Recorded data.
[Start of section]

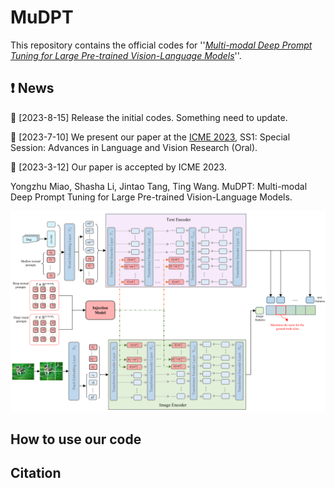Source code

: # MuDPT
This repository contains the official codes for ''[*Multi-modal Deep Prompt Tuning for Large Pre-trained Vision-Language Models*](https://arxiv.org/abs/2306.11400)''.
## ❗ News

🌟 [2023-8-15] Release the initial codes. Something need to update. 

🌟 [2023-7-10] We present our paper at the [ICME 2023](https://www.2023.ieeeicme.org/program.php), SS1: Special Session: Advances in Language and Vision Research (Oral).

🌟 [2023-3-12] Our paper is accepted by ICME 2023. 

Yongzhu Miao, Shasha Li, Jintao Tang, Ting Wang. MuDPT: Multi-modal Deep Prompt Tuning for Large Pre-trained Vision-Language Models.

![](img/mudpt.png)

## How to use our code

## Citation

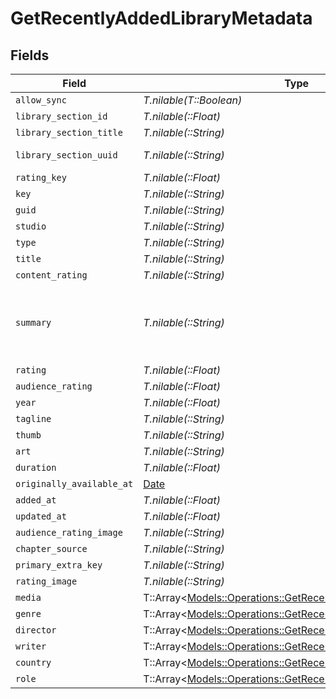 # GetRecentlyAddedLibraryMetadata


## Fields

| Field                                                                                                                                                                                                                              | Type                                                                                                                                                                                                                               | Required                                                                                                                                                                                                                           | Description                                                                                                                                                                                                                        | Example                                                                                                                                                                                                                            |
| ---------------------------------------------------------------------------------------------------------------------------------------------------------------------------------------------------------------------------------- | ---------------------------------------------------------------------------------------------------------------------------------------------------------------------------------------------------------------------------------- | ---------------------------------------------------------------------------------------------------------------------------------------------------------------------------------------------------------------------------------- | ---------------------------------------------------------------------------------------------------------------------------------------------------------------------------------------------------------------------------------- | ---------------------------------------------------------------------------------------------------------------------------------------------------------------------------------------------------------------------------------- |
| `allow_sync`                                                                                                                                                                                                                       | *T.nilable(T::Boolean)*                                                                                                                                                                                                            | :heavy_minus_sign:                                                                                                                                                                                                                 | N/A                                                                                                                                                                                                                                |                                                                                                                                                                                                                                    |
| `library_section_id`                                                                                                                                                                                                               | *T.nilable(::Float)*                                                                                                                                                                                                               | :heavy_minus_sign:                                                                                                                                                                                                                 | N/A                                                                                                                                                                                                                                | 1                                                                                                                                                                                                                                  |
| `library_section_title`                                                                                                                                                                                                            | *T.nilable(::String)*                                                                                                                                                                                                              | :heavy_minus_sign:                                                                                                                                                                                                                 | N/A                                                                                                                                                                                                                                | Movies                                                                                                                                                                                                                             |
| `library_section_uuid`                                                                                                                                                                                                             | *T.nilable(::String)*                                                                                                                                                                                                              | :heavy_minus_sign:                                                                                                                                                                                                                 | N/A                                                                                                                                                                                                                                | 322a231a-b7f7-49f5-920f-14c61199cd30                                                                                                                                                                                               |
| `rating_key`                                                                                                                                                                                                                       | *T.nilable(::Float)*                                                                                                                                                                                                               | :heavy_minus_sign:                                                                                                                                                                                                                 | N/A                                                                                                                                                                                                                                | 59398                                                                                                                                                                                                                              |
| `key`                                                                                                                                                                                                                              | *T.nilable(::String)*                                                                                                                                                                                                              | :heavy_minus_sign:                                                                                                                                                                                                                 | N/A                                                                                                                                                                                                                                | /library/metadata/59398                                                                                                                                                                                                            |
| `guid`                                                                                                                                                                                                                             | *T.nilable(::String)*                                                                                                                                                                                                              | :heavy_minus_sign:                                                                                                                                                                                                                 | N/A                                                                                                                                                                                                                                | plex://movie/5e161a83bea6ac004126e148                                                                                                                                                                                              |
| `studio`                                                                                                                                                                                                                           | *T.nilable(::String)*                                                                                                                                                                                                              | :heavy_minus_sign:                                                                                                                                                                                                                 | N/A                                                                                                                                                                                                                                | Marvel Studios                                                                                                                                                                                                                     |
| `type`                                                                                                                                                                                                                             | *T.nilable(::String)*                                                                                                                                                                                                              | :heavy_minus_sign:                                                                                                                                                                                                                 | N/A                                                                                                                                                                                                                                | movie                                                                                                                                                                                                                              |
| `title`                                                                                                                                                                                                                            | *T.nilable(::String)*                                                                                                                                                                                                              | :heavy_minus_sign:                                                                                                                                                                                                                 | N/A                                                                                                                                                                                                                                | Ant-Man and the Wasp: Quantumania                                                                                                                                                                                                  |
| `content_rating`                                                                                                                                                                                                                   | *T.nilable(::String)*                                                                                                                                                                                                              | :heavy_minus_sign:                                                                                                                                                                                                                 | N/A                                                                                                                                                                                                                                | PG-13                                                                                                                                                                                                                              |
| `summary`                                                                                                                                                                                                                          | *T.nilable(::String)*                                                                                                                                                                                                              | :heavy_minus_sign:                                                                                                                                                                                                                 | N/A                                                                                                                                                                                                                                | Scott Lang and Hope Van Dyne along with Hank Pym and Janet Van Dyne explore the Quantum Realm where they interact with strange creatures and embark on an adventure that goes beyond the limits of what they thought was possible. |
| `rating`                                                                                                                                                                                                                           | *T.nilable(::Float)*                                                                                                                                                                                                               | :heavy_minus_sign:                                                                                                                                                                                                                 | N/A                                                                                                                                                                                                                                | 4.7                                                                                                                                                                                                                                |
| `audience_rating`                                                                                                                                                                                                                  | *T.nilable(::Float)*                                                                                                                                                                                                               | :heavy_minus_sign:                                                                                                                                                                                                                 | N/A                                                                                                                                                                                                                                | 8.3                                                                                                                                                                                                                                |
| `year`                                                                                                                                                                                                                             | *T.nilable(::Float)*                                                                                                                                                                                                               | :heavy_minus_sign:                                                                                                                                                                                                                 | N/A                                                                                                                                                                                                                                | 2023                                                                                                                                                                                                                               |
| `tagline`                                                                                                                                                                                                                          | *T.nilable(::String)*                                                                                                                                                                                                              | :heavy_minus_sign:                                                                                                                                                                                                                 | N/A                                                                                                                                                                                                                                | Witness the beginning of a new dynasty.                                                                                                                                                                                            |
| `thumb`                                                                                                                                                                                                                            | *T.nilable(::String)*                                                                                                                                                                                                              | :heavy_minus_sign:                                                                                                                                                                                                                 | N/A                                                                                                                                                                                                                                | /library/metadata/59398/thumb/1681888010                                                                                                                                                                                           |
| `art`                                                                                                                                                                                                                              | *T.nilable(::String)*                                                                                                                                                                                                              | :heavy_minus_sign:                                                                                                                                                                                                                 | N/A                                                                                                                                                                                                                                | /library/metadata/59398/art/1681888010                                                                                                                                                                                             |
| `duration`                                                                                                                                                                                                                         | *T.nilable(::Float)*                                                                                                                                                                                                               | :heavy_minus_sign:                                                                                                                                                                                                                 | N/A                                                                                                                                                                                                                                | 7474422                                                                                                                                                                                                                            |
| `originally_available_at`                                                                                                                                                                                                          | [Date](https://ruby-doc.org/stdlib-2.6.1/libdoc/date/rdoc/Date.html)                                                                                                                                                               | :heavy_minus_sign:                                                                                                                                                                                                                 | N/A                                                                                                                                                                                                                                | 2023-02-15 00:00:00 +0000 UTC                                                                                                                                                                                                      |
| `added_at`                                                                                                                                                                                                                         | *T.nilable(::Float)*                                                                                                                                                                                                               | :heavy_minus_sign:                                                                                                                                                                                                                 | N/A                                                                                                                                                                                                                                | 1681803215                                                                                                                                                                                                                         |
| `updated_at`                                                                                                                                                                                                                       | *T.nilable(::Float)*                                                                                                                                                                                                               | :heavy_minus_sign:                                                                                                                                                                                                                 | N/A                                                                                                                                                                                                                                | 1681888010                                                                                                                                                                                                                         |
| `audience_rating_image`                                                                                                                                                                                                            | *T.nilable(::String)*                                                                                                                                                                                                              | :heavy_minus_sign:                                                                                                                                                                                                                 | N/A                                                                                                                                                                                                                                | rottentomatoes://image.rating.upright                                                                                                                                                                                              |
| `chapter_source`                                                                                                                                                                                                                   | *T.nilable(::String)*                                                                                                                                                                                                              | :heavy_minus_sign:                                                                                                                                                                                                                 | N/A                                                                                                                                                                                                                                | media                                                                                                                                                                                                                              |
| `primary_extra_key`                                                                                                                                                                                                                | *T.nilable(::String)*                                                                                                                                                                                                              | :heavy_minus_sign:                                                                                                                                                                                                                 | N/A                                                                                                                                                                                                                                | /library/metadata/59399                                                                                                                                                                                                            |
| `rating_image`                                                                                                                                                                                                                     | *T.nilable(::String)*                                                                                                                                                                                                              | :heavy_minus_sign:                                                                                                                                                                                                                 | N/A                                                                                                                                                                                                                                | rottentomatoes://image.rating.rotten                                                                                                                                                                                               |
| `media`                                                                                                                                                                                                                            | T::Array<[Models::Operations::GetRecentlyAddedLibraryMedia](../../models/operations/getrecentlyaddedlibrarymedia.md)>                                                                                                              | :heavy_minus_sign:                                                                                                                                                                                                                 | N/A                                                                                                                                                                                                                                |                                                                                                                                                                                                                                    |
| `genre`                                                                                                                                                                                                                            | T::Array<[Models::Operations::GetRecentlyAddedLibraryGenre](../../models/operations/getrecentlyaddedlibrarygenre.md)>                                                                                                              | :heavy_minus_sign:                                                                                                                                                                                                                 | N/A                                                                                                                                                                                                                                |                                                                                                                                                                                                                                    |
| `director`                                                                                                                                                                                                                         | T::Array<[Models::Operations::GetRecentlyAddedLibraryDirector](../../models/operations/getrecentlyaddedlibrarydirector.md)>                                                                                                        | :heavy_minus_sign:                                                                                                                                                                                                                 | N/A                                                                                                                                                                                                                                |                                                                                                                                                                                                                                    |
| `writer`                                                                                                                                                                                                                           | T::Array<[Models::Operations::GetRecentlyAddedLibraryWriter](../../models/operations/getrecentlyaddedlibrarywriter.md)>                                                                                                            | :heavy_minus_sign:                                                                                                                                                                                                                 | N/A                                                                                                                                                                                                                                |                                                                                                                                                                                                                                    |
| `country`                                                                                                                                                                                                                          | T::Array<[Models::Operations::GetRecentlyAddedLibraryCountry](../../models/operations/getrecentlyaddedlibrarycountry.md)>                                                                                                          | :heavy_minus_sign:                                                                                                                                                                                                                 | N/A                                                                                                                                                                                                                                |                                                                                                                                                                                                                                    |
| `role`                                                                                                                                                                                                                             | T::Array<[Models::Operations::GetRecentlyAddedLibraryRole](../../models/operations/getrecentlyaddedlibraryrole.md)>                                                                                                                | :heavy_minus_sign:                                                                                                                                                                                                                 | N/A                                                                                                                                                                                                                                |                                                                                                                                                                                                                                    |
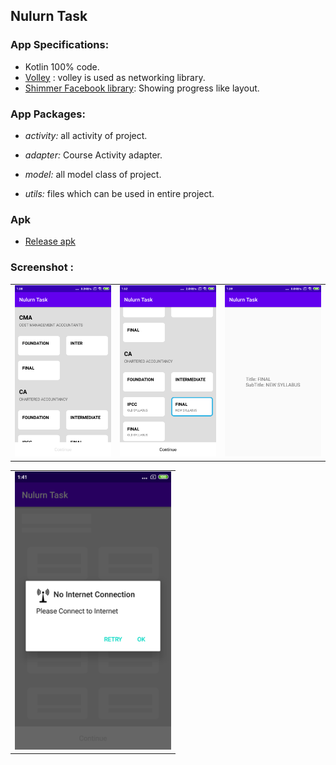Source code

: Nulurn Task
-----
### App Specifications:

- Kotlin 100% code.
- [Volley](https://developer.android.com/training/volley) : volley is used as networking library.
- [Shimmer Facebook library](https://github.com/facebook/shimmer-android): Showing progress like layout.

### App Packages:

- *activity:* all activity of project.

- *adapter:* Course Activity adapter.

- *model:* all model class of project.

- *utils:* files which can be used in entire project.

### Apk

- [Release apk](APK/NulurnTask.apk)

### Screenshot :

<table>
  <tr>
    <td>
      <img src="screenshot/course_screen.png" width=250 />
    </td>
    <td>
      <img src="screenshot/course_screen_selected.png" width=250 />
    </td>
    <td>
      <img src="screenshot/detail_screen.png" width=250 />
    </td>
  </tr>
</table>

<table>
  <tr>
    <td>
      <img src="screenshot/no_internet.png" width=250 />
    </td>
    </tr>
</table>

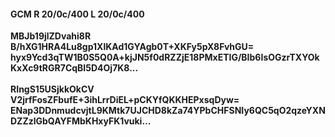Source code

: #### GCM R 20/0c/400 L 20/0c/400
**MBJb19jlZDvahi8R**<br/>**B/hXG1HRA4Lu8gp1XlKAd1GYAgb0T+XKFy5pX8FvhGU=**<br/>**hyx9Ycd3qTW1B0S5Q0A+kjJN5f0dRZZjE18PMxETIG/BIb6IsOGzrTXYOkKxXc9tRGR7CqBI5D4Oj7K8...**<br/><br/>
**RIngS15USjkkOkCV**<br/>**V2jrfFosZFbufE+3ihLrrDiEL+pCKYfQKKHEPxsqDyw=**<br/>**ENap3DDnmudcvjtL9KMtk7UJCHD8kZa74YPbCHFSNIy6QC5qO2qzeYXNDZZzlGbQAYFMbKHxyFK1vuki...**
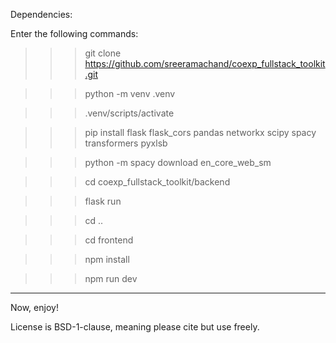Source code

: Dependencies:

Enter the following commands:

>>> git clone https://github.com/sreeramachand/coexp_fullstack_toolkit.git

>>> python -m venv .venv

>>> .venv/scripts/activate

>>> pip install flask flask_cors pandas networkx scipy spacy transformers pyxlsb

>>> python -m spacy download en_core_web_sm

>>> cd coexp_fullstack_toolkit/backend

>>> flask run 

>>> cd ..

>>> cd frontend

>>> npm install

>>> npm run dev

--------------------------------------------------------------------------------------------------------------------------------------------------

Now, enjoy!

License is BSD-1-clause, meaning please cite but use freely. 
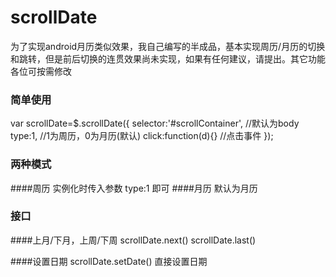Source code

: # scrollDate
为了实现android月历类似效果，我自己编写的半成品，基本实现周历/月历的切换和跳转，但是前后切换的连贯效果尚未实现，如果有任何建议，请提出。其它功能各位可按需修改

### 简单使用

var scrollDate=$.scrollDate({
    selector:'#scrollContainer', //默认为body
    type:1, //1为周历，0为月历(默认)
    click:function(d){}  //点击事件
});


### 两种模式
####周历
实例化时传入参数 type:1 即可
####月历
默认为月历


### 接口
####上月/下月，上周/下周
scrollDate.next()  scrollDate.last()

####设置日期
scrollDate.setDate() 直接设置日期
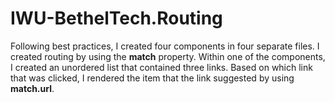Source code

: # IWU-BethelTech.Routing

Following best practices, I created four components in  four separate files. I created routing by using the <b>match</b> property.
Within one of the components, I created an unordered list that contained three links. Based on which link that was clicked, I rendered the item that the link suggested by using <b>match.url</b>. 
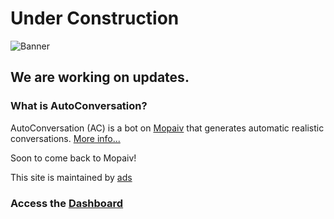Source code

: # Under Construction
![Banner](https://iili.io/MHaDGV.png)

## We are working on updates.

### What is AutoConversation?

AutoConversation (AC) is a bot on [Mopaiv](https://mopaiv.com/profile/AConversation) that generates automatic realistic conversations. [More info...](/information)

Soon to come back to Mopaiv!

This site is maintained by [ads](https://mopaiv.com/profile/ads)

### Access the [Dashboard](/dashboard)
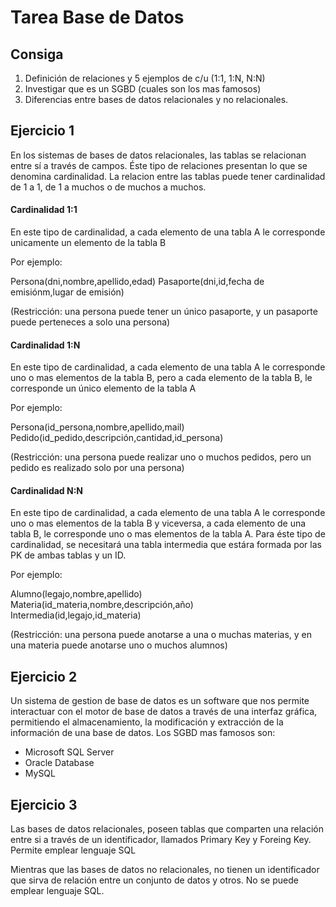 # Tarea Base de Datos

## Consiga

1) Definición de relaciones y 5 ejemplos de c/u (1:1, 1:N, N:N)
2) Investigar que es un SGBD (cuales son los mas famosos)
3) Diferencias entre bases de datos relacionales y no relacionales.

## Ejercicio 1

En los sistemas de bases de datos relacionales, las tablas se relacionan entre sí a través de campos. Éste tipo de relaciones presentan lo que se denomina cardinalidad. 
La relacion entre las tablas puede tener cardinalidad de 1 a 1, de 1 a muchos o de muchos a muchos. 

#### Cardinalidad 1:1

En este tipo de cardinalidad, a cada elemento de una tabla A le corresponde unicamente un elemento de la tabla B

Por ejemplo:

Persona(dni,nombre,apellido,edad)
Pasaporte(dni,id,fecha de emisiónm,lugar de emisión)

(Restricción: una persona puede tener un único pasaporte, y un pasaporte puede perteneces a solo una persona)

#### Cardinalidad 1:N

En este tipo de cardinalidad, a cada elemento de una tabla A le corresponde uno o mas elementos de la tabla B, pero a cada elemento de la tabla B, le corresponde un único elemento de la tabla A

Por ejemplo:

Persona(id_persona,nombre,apellido,mail)
Pedido(id_pedido,descripción,cantidad,id_persona)

(Restricción: una persona puede realizar uno o muchos pedidos, pero un pedido es realizado solo por una persona)


#### Cardinalidad N:N

En este tipo de cardinalidad, a cada elemento de una tabla A le corresponde uno o mas elementos de la tabla B y viceversa, a cada elemento de una tabla B, le corresponde uno o mas elementos de la tabla A.
Para éste tipo de cardinalidad, se necesitará una tabla intermedia que estára formada por las PK de ambas tablas y un ID. 

Por ejemplo:

Alumno(legajo,nombre,apellido)
Materia(id_materia,nombre,descripción,año)
Intermedia(id,legajo,id_materia)

(Restricción: una persona puede anotarse a una o muchas materias, y en una materia puede anotarse uno o muchos alumnos)

## Ejercicio 2

Un sistema de gestion de base de datos es un software que nos permite interactuar con el motor de base de datos a través de una interfaz gráfica, permitiendo el almacenamiento, la modificación y extracción de la información de una base de datos. 
Los SGBD mas famosos son:
- Microsoft SQL Server
- Oracle Database
- MySQL

## Ejercicio 3

Las bases de datos relacionales, poseen tablas que comparten una relación entre si a través de un identificador, llamados Primary Key y Foreing Key. Permite emplear lenguaje SQL

Mientras que las bases de datos no relacionales, no tienen un identificador que sirva de relación entre un conjunto de datos y otros. No se puede emplear lenguaje SQL.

[End of section]

TASK PROMPT. Copy out the lines from the one containing "elemento de la tabla A" through the one containing "Pedido(id_pedi", including both of those lines.

ANSWER TO THIS PROBLEM.
En este tipo de cardinalidad, a cada elemento de una tabla A le corresponde uno o mas elementos de la tabla B, pero a cada elemento de la tabla B, le corresponde un único elemento de la tabla A

Por ejemplo:

Persona(id_persona,nombre,apellido,mail)
Pedido(id_pedido,descripción,cantidad,id_persona)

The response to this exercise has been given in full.